▶ **Study text**
Fashion’s way forward: An action plan for the hard-hit fashion industry
For Western fashion companies, the last few years have provided a sobering reminder of the perils of making the wrong investments. Many companies in Europe and the U.S. increased their retail store space; others invested heavily in their e-commerce websites, believing that direct sales from their own branded stores would be essential to their success. Not all of these bets were right for every company, and companies that got it wrong have been penalized heavily. Many of them are struggling with the resulting high fixed costs and diminished retail store productivity.
The companies’ challenges are evident in declining profits and sharply lower shareholder returns. Strategy&, PwC’s strategy consulting business, analyzed 41 Western fashion companies (publicly listed European apparel manufacturers and retailers and U.S. fashion players with significant European business) and determined that they provided an average total shareholder return (TSR) of 5.8 percent on a compound annual basis from 2013 through 2015. That is a significantly lower TSR than most other consumer sectors achieved and represents a steep falloff from the fashion companies’ returns just a few years earlier. Luxury fashion companies and middle-market fashion companies have deteriorated the most, Strategy&’s analysis shows. Two other fashion segments — sportswear and best value — have been more resilient from a TSR perspective thanks to their better fit with consumer trends.
This is an important time for fashion companies to make sure that their strategies are clear and differentiating. The companies’ priorities should include making operations leaner and using any freed-up funds to push their organizations to be more entrepreneurial, more customer-centric, and more adept at connecting to outside partners through technology. The fashion companies that make these adaptations will be in the best position to prosper — and return more to their shareholders — in the years ahead.
Fashion’s declining returns
A few years after spending heavily to expand their traditional and online retail presence and build out aspects of their supply chains, some fashion companies are probably regretting those decisions. The resulting higher fixed costs have wreaked havoc on profitability in the fashion sector, causing shareholder returns to fall dramatically since 2013.
Among a sample of 41 publicly listed fashion companies either based in Europe or based in the U.S. but having significant European business, total shareholder returns (TSRs) were more than 26 percentage points lower from 2013 through 2015 than they had been in the four previous years, an analysis by Strategy& shows. Since 2013, the average 5.8 percent annual return that these companies have provided is essentially tied with that of beverage companies for the worst performance of any consumer goods sector (see Exhibit 1).

▶ **Records provided**
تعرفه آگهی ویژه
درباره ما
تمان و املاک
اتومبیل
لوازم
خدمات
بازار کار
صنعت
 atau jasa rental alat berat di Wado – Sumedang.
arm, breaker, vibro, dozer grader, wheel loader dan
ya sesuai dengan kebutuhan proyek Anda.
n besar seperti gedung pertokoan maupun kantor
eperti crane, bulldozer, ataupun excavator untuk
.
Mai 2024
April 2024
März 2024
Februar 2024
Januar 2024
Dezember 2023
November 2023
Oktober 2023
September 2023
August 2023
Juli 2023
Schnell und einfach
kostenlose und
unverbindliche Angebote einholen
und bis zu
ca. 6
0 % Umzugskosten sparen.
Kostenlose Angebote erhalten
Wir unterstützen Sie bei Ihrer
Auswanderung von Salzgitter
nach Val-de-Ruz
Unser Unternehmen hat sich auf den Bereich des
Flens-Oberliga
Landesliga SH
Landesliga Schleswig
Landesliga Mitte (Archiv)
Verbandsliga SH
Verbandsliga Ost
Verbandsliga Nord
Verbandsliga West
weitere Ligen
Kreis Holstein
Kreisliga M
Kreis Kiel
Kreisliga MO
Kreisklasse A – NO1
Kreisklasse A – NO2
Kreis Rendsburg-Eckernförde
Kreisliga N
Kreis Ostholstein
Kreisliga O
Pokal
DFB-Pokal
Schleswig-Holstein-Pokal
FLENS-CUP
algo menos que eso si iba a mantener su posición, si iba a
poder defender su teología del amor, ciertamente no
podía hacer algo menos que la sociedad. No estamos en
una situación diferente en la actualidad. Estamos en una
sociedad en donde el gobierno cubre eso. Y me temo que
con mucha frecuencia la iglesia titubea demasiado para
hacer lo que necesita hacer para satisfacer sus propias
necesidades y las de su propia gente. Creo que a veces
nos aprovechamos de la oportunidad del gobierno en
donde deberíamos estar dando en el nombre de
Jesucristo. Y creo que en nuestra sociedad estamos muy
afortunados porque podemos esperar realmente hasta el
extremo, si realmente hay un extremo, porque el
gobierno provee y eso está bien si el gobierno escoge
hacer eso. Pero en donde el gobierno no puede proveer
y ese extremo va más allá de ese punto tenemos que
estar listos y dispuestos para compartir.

==

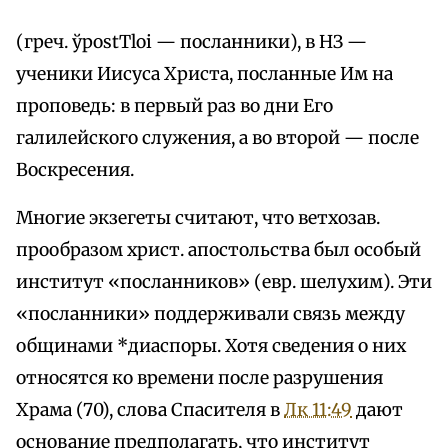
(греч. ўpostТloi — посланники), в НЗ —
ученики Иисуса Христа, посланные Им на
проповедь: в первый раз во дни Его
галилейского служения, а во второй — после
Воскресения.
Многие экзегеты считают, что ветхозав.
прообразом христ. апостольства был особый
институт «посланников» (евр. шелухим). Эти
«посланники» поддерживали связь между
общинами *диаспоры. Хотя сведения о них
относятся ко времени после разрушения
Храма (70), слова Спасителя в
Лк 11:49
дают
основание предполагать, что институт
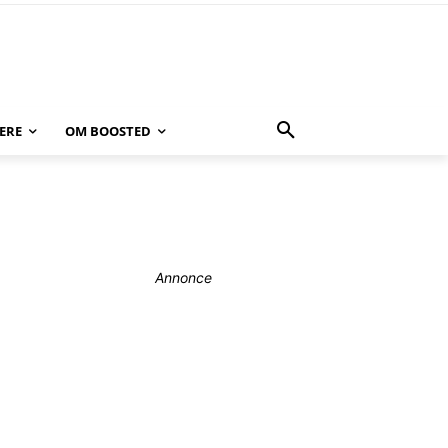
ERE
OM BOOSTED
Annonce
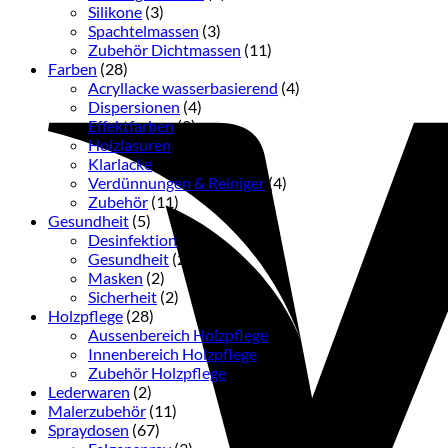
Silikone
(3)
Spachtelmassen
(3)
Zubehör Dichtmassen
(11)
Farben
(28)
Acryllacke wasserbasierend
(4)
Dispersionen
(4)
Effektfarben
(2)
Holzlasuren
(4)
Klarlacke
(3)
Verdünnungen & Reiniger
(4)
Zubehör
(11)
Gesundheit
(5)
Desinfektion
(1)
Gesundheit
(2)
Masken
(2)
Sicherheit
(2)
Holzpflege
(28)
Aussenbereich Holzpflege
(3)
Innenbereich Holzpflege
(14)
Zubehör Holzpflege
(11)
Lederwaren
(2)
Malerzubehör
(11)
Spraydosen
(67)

▶ **Work to complete**
(1) Which fashion segments does the fashion industry article name?
(2) Which rows contain the word "donde"? List each of them.
The fashion article and the rows are separate, unrelated material.

▶ **Task-by-task answers**
(1)
- Luxury
- Middle-market
- Sportswear
- Best value

(2)
sociedad en donde el gobierno cubre eso. Y me temo que
donde deberíamos estar dando en el nombre de
hacer eso. Pero en donde el gobierno no puede proveer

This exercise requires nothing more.